Моя мать была председателем будапештского комитета Союза венгерских женщин — этот пост стал пиком ее карьеры, на нем же ее карьера и оборвалась. Когда готовился закон Ратко, объявлявший аборт уголовным преступлением, активистки женского движения были вызваны в ЦК партии. Их попросту поставили перед фактом. С разъяснениями выступал сам Ракоши. Моя мать, не дожидаясь, пока он закончит, вне себя от ярости перебила его: «А я, товарищ Ракоши, вот как думаю: сперва свинарник построй, а уж потом свинью заводи!» Эта фраза звучит довольно прагматично. Мать явно полагала, что для такого массового всплеска рождаемости надо прежде создать социальные условия.

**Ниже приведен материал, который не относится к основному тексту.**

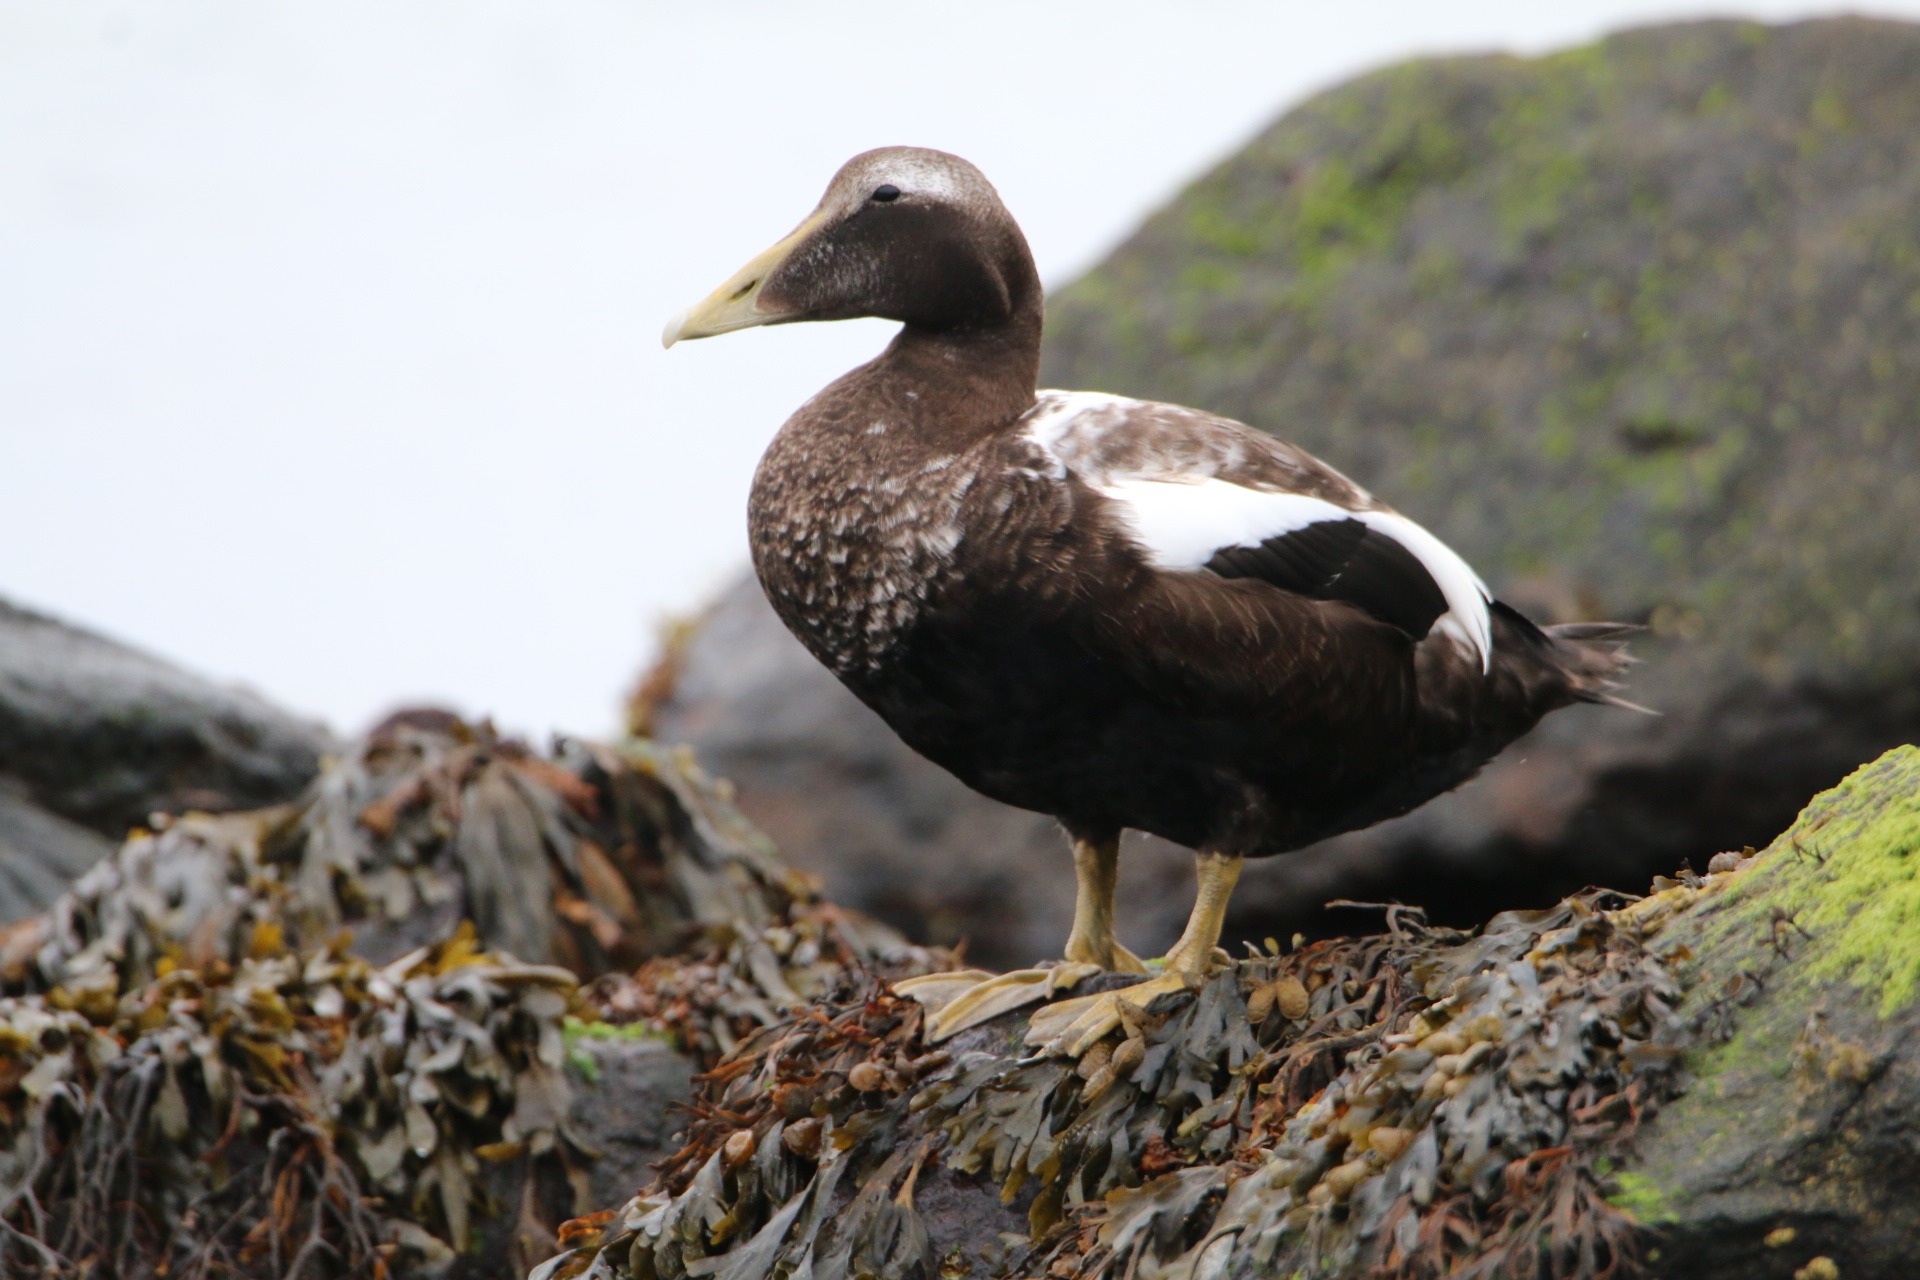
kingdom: Animalia
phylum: Chordata
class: Aves
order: Anseriformes
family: Anatidae
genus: Somateria
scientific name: Somateria mollissima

Она была человеком очень жестким, прямодушным; для меня она и по сей день олицетворяет самую суть пролетарского образа мысли. В некоторых вещах ее постигало разочарование, иногда довольно жестокое. Это могло бы повредить и мне, если бы не огромная любовь, которую мои родители испытывали друг к другу. Частица этой любви освещала и нас, детей. Именно благодаря ей у меня и выработалось доверие к жизни, хотя эпоха, в которую я родился, далеко не всегда учила человека принимать жизнь позитивно. Скорее наоборот.
Возможно — даже наверняка! — жизнь постоянно заставляет меня наступать на одни и те же грабли, и происходит это потому, что инстинктивно я всегда ожидаю от людей добра. Мне было неведомо (а в глубине души неведомо и по сей день), что между двумя людьми возможны какие-то другие отношения, чем те, которые были у моих родителей. Смерть моей матери была не единственным событием, подтолкнувшим моего отца к самоубийству — были и другие причины, политические, — но положение, в котором он оказался из-за своих политических взглядов, стало для него невыносимым именно потому, что рядом больше не было матери. Она умерла в 1955 году; мне было тогда тринадцать лет, моему брату — шесть. Отец покончил с собой три года спустя.
После смерти матери у меня пропало желание учиться. Я остался с полусумасшедшим отцом, да еще пришлось самому вести хозяйство. Писать я начал еще в детстве; это были довольно примитивные рассказики, почти все из которых я позже уничтожил. Сочиняя эти короткие истории, я думал, что когда-нибудь буду писателем. Я и до сих пор думаю так же. Для меня важен был не конечный результат, а совсем другое: время после полудня, письменный стол с настольной лампой, тишина, само настроение, своеобразная гармония между внешним и внутренним миром.
К этому состоянию я стремился. Оно притягивало меня, как наркотик. В этом состоянии мне было хорошо — оно и сейчас со мной, хотя с тех пор прошло столько лет — этот зимний сумеречный час, на улице еще не стемнело, в доме, у моего письменного стола, горит свет. Между внешним миром и моими размышлениями или фантазиями — гигантское расстояние, но оба мира для меня одинаково реальны, и ни один не заставляет усомниться в другом.